◆ **Task requirements**: Can you extract every line of the listing below and reproduce each one verbatim, with nothing changed?

[Plain-text document sources]

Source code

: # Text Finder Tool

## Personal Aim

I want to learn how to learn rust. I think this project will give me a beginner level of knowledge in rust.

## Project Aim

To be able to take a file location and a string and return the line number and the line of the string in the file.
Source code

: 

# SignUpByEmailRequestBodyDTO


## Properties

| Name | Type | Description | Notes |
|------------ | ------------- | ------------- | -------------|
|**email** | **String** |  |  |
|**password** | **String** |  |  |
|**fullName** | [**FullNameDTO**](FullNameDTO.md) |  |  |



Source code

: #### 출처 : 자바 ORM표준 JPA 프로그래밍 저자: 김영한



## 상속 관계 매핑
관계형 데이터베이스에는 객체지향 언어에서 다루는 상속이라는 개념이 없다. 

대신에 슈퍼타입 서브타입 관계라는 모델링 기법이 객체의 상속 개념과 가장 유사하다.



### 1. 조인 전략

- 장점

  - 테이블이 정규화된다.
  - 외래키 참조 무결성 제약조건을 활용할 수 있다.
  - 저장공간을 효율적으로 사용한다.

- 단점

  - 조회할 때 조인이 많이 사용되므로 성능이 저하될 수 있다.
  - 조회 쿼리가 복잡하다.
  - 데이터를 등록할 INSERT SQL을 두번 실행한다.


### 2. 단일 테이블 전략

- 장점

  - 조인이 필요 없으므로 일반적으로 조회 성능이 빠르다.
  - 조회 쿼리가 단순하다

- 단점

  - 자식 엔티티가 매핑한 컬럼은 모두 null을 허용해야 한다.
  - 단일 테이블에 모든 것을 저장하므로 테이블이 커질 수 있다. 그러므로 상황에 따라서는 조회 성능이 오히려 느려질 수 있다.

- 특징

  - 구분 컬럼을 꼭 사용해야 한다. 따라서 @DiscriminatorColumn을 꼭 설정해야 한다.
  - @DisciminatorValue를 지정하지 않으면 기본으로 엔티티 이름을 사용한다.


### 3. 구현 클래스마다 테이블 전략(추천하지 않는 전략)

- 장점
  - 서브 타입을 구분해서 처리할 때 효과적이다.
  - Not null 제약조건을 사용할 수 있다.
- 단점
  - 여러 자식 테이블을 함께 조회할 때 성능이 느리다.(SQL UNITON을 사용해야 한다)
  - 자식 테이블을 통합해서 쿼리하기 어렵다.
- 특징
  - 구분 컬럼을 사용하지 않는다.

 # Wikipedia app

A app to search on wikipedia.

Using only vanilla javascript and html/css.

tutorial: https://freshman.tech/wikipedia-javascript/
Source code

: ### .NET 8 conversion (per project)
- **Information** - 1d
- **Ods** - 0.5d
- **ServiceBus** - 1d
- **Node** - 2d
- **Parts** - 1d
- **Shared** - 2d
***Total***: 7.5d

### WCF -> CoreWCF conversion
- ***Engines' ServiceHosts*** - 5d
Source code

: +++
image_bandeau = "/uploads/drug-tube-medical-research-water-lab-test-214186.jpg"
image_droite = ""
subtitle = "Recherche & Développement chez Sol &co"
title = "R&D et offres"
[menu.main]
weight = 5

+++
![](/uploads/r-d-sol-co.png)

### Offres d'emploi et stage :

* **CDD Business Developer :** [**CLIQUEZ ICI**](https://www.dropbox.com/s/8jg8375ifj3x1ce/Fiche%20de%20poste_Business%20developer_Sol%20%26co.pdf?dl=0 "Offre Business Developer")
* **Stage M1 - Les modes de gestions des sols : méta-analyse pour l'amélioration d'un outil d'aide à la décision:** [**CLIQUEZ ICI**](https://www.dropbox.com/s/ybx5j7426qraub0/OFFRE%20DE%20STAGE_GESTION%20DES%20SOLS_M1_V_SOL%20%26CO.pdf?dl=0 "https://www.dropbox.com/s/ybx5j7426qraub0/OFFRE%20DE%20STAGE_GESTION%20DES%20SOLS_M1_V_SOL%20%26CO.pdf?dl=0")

◆ **Answer space**:
Source code

: # Text Finder Tool

## Personal Aim

I want to learn how to learn rust. I think this project will give me a beginner level of knowledge in rust.

## Project Aim

To be able to take a file location and a string and return the line number and the line of the string in the file.
Source code

: 

# SignUpByEmailRequestBodyDTO


## Properties

| Name | Type | Description | Notes |
|------------ | ------------- | ------------- | -------------|
|**email** | **String** |  |  |
|**password** | **String** |  |  |
|**fullName** | [**FullNameDTO**](FullNameDTO.md) |  |  |



Source code

: #### 출처 : 자바 ORM표준 JPA 프로그래밍 저자: 김영한



## 상속 관계 매핑
관계형 데이터베이스에는 객체지향 언어에서 다루는 상속이라는 개념이 없다. 

대신에 슈퍼타입 서브타입 관계라는 모델링 기법이 객체의 상속 개념과 가장 유사하다.



### 1. 조인 전략

- 장점

  - 테이블이 정규화된다.
  - 외래키 참조 무결성 제약조건을 활용할 수 있다.
  - 저장공간을 효율적으로 사용한다.

- 단점

  - 조회할 때 조인이 많이 사용되므로 성능이 저하될 수 있다.
  - 조회 쿼리가 복잡하다.
  - 데이터를 등록할 INSERT SQL을 두번 실행한다.


### 2. 단일 테이블 전략

- 장점

  - 조인이 필요 없으므로 일반적으로 조회 성능이 빠르다.
  - 조회 쿼리가 단순하다

- 단점

  - 자식 엔티티가 매핑한 컬럼은 모두 null을 허용해야 한다.
  - 단일 테이블에 모든 것을 저장하므로 테이블이 커질 수 있다. 그러므로 상황에 따라서는 조회 성능이 오히려 느려질 수 있다.

- 특징

  - 구분 컬럼을 꼭 사용해야 한다. 따라서 @DiscriminatorColumn을 꼭 설정해야 한다.
  - @DisciminatorValue를 지정하지 않으면 기본으로 엔티티 이름을 사용한다.


### 3. 구현 클래스마다 테이블 전략(추천하지 않는 전략)

- 장점
  - 서브 타입을 구분해서 처리할 때 효과적이다.
  - Not null 제약조건을 사용할 수 있다.
- 단점
  - 여러 자식 테이블을 함께 조회할 때 성능이 느리다.(SQL UNITON을 사용해야 한다)
  - 자식 테이블을 통합해서 쿼리하기 어렵다.
- 특징
  - 구분 컬럼을 사용하지 않는다.

 # Wikipedia app

A app to search on wikipedia.

Using only vanilla javascript and html/css.

tutorial: https://freshman.tech/wikipedia-javascript/
Source code

: ### .NET 8 conversion (per project)
- **Information** - 1d
- **Ods** - 0.5d
- **ServiceBus** - 1d
- **Node** - 2d
- **Parts** - 1d
- **Shared** - 2d
***Total***: 7.5d

### WCF -> CoreWCF conversion
- ***Engines' ServiceHosts*** - 5d
Source code

: +++
image_bandeau = "/uploads/drug-tube-medical-research-water-lab-test-214186.jpg"
image_droite = ""
subtitle = "Recherche & Développement chez Sol &co"
title = "R&D et offres"
[menu.main]
weight = 5

+++
![](/uploads/r-d-sol-co.png)

### Offres d'emploi et stage :

* **CDD Business Developer :** [**CLIQUEZ ICI**](https://www.dropbox.com/s/8jg8375ifj3x1ce/Fiche%20de%20poste_Business%20developer_Sol%20%26co.pdf?dl=0 "Offre Business Developer")
* **Stage M1 - Les modes de gestions des sols : méta-analyse pour l'amélioration d'un outil d'aide à la décision:** [**CLIQUEZ ICI**](https://www.dropbox.com/s/ybx5j7426qraub0/OFFRE%20DE%20STAGE_GESTION%20DES%20SOLS_M1_V_SOL%20%26CO.pdf?dl=0 "https://www.dropbox.com/s/ybx5j7426qraub0/OFFRE%20DE%20STAGE_GESTION%20DES%20SOLS_M1_V_SOL%20%26CO.pdf?dl=0")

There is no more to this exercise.